┌─ TEKSTFRAGMENT
1 De Autoriteit heeft eerder al een advies uitgebracht over het wetsontwerp dat aanleiding heeft gegeven tot de goedkeuring van deze wet. Zie advies nr. 120/2018 van 7 november 2018.

2 Ontwerpverslag aan de Koning, algemene inleiding, blz. 1.

. . . . . .

(3)

5. De aanvrager heeft het ontwerp van koninklijk besluit ook doorgestuurd naar het Controleorgaan voor politionele informatie.

II. ONDERZOEK VAN HET VERZOEK

A. Verantwoordelijke voor de verwerking en rechtsgrondslag

6. Volgens artikel 10 van de wet is de minister van Justitie de verantwoordelijke voor het de verwerking van het Voorwaardenregister, in overeenstemming met een eerder advies van de Autoriteit over het wetsontwerp3. De Autoriteit heeft begrepen dat de wet de minister van Justitie de status toekent van verantwoordelijke voor de verwerking van de verrichtingen die gericht zijn op het centraliseren van de gegevens in dit voorwaardenregister en verrichtingen die gericht zijn op het ter beschikking stellen van deze gegevens aan de bovengenoemde autoriteiten.
└─
OPDRACHTEN >>
1. Herschrijf het tekstfragment tussen "1 De Autoriteit" en "inleiding, blz. 1.", beide inbegrepen, en vervang daarbij "goedkeuring" door "aanneming".
2. Geef bij elke bewering aan of ze overeenkomt met het tekstfragment met ja of nee, en citeer de doorslaggevende woorden uit het tekstfragment letterlijk. (a) De aanvrager heeft het ontwerp van koninklijk besluit doorgestuurd naar het Controleorgaan voor politionele informatie. (b) Volgens artikel 10 van de wet is de minister van Binnenlandse Zaken de verantwoordelijke voor de verwerking. (c) Advies nr. 120/2018 dateert van 7 november 2018.
De items zijn voor het werk aan het tekstfragment niet nodig.
┌─ ONDERZOCHTE GEGEVENS
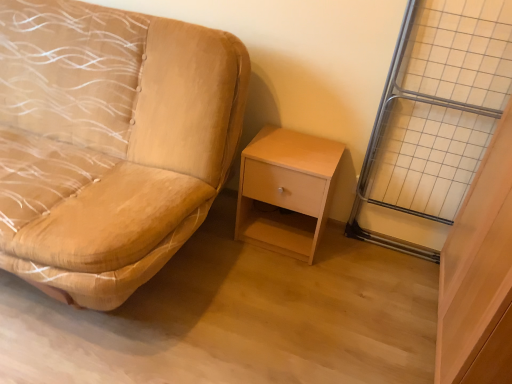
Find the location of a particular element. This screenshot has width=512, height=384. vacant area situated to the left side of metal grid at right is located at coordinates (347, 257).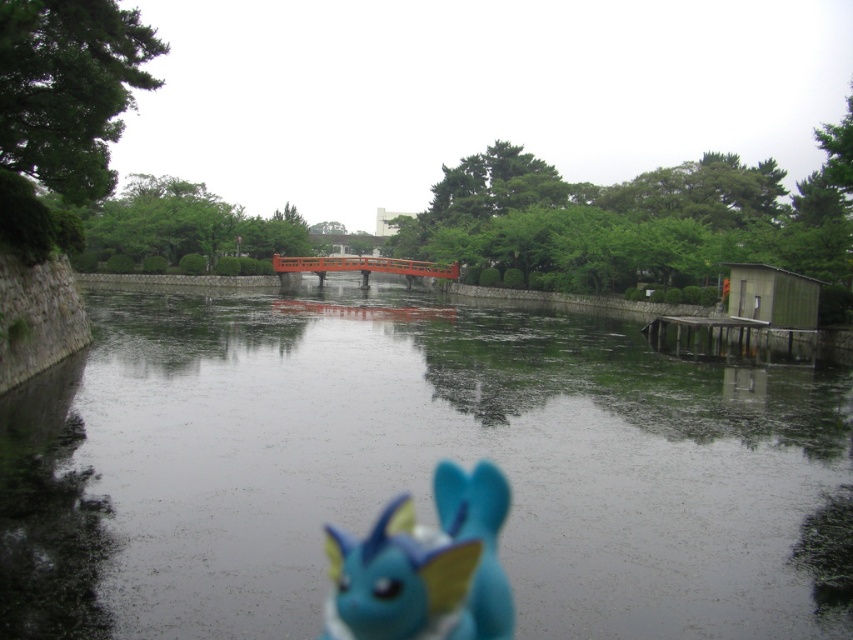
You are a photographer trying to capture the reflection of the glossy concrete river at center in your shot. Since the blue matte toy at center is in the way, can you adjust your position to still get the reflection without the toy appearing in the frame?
└─
┌─ ONDERZOCHTE GEGEVENS
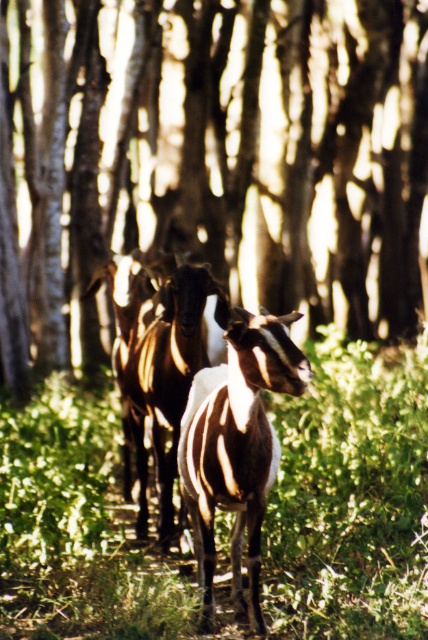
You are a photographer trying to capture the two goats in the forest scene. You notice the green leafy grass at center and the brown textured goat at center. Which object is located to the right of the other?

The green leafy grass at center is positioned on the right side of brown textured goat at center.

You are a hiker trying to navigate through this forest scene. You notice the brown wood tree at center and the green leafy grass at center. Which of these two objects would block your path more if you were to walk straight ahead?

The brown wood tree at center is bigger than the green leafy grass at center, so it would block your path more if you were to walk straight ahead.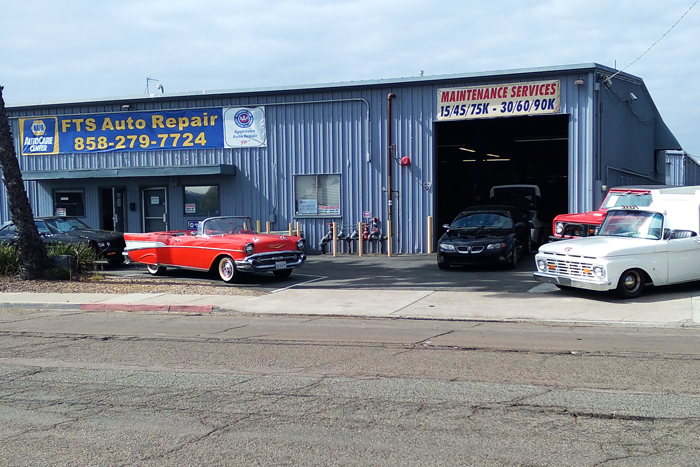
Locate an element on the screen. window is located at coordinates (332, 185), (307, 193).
└─
GEGEVEN ANTWOORDEN >>
1.
1 De Autoriteit heeft eerder al een advies uitgebracht over het wetsontwerp dat aanleiding heeft gegeven tot de aanneming van deze wet. Zie advies nr. 120/2018 van 7 november 2018.

2 Ontwerpverslag aan de Koning, algemene inleiding, blz. 1.

2.
(a) Ja: "De aanvrager heeft het ontwerp van koninklijk besluit ook doorgestuurd naar het Controleorgaan voor politionele informatie."
(b) Nee: "Volgens artikel 10 van de wet is de minister van Justitie de verantwoordelijke"
(c) Ja: "Zie advies nr. 120/2018 van 7 november 2018."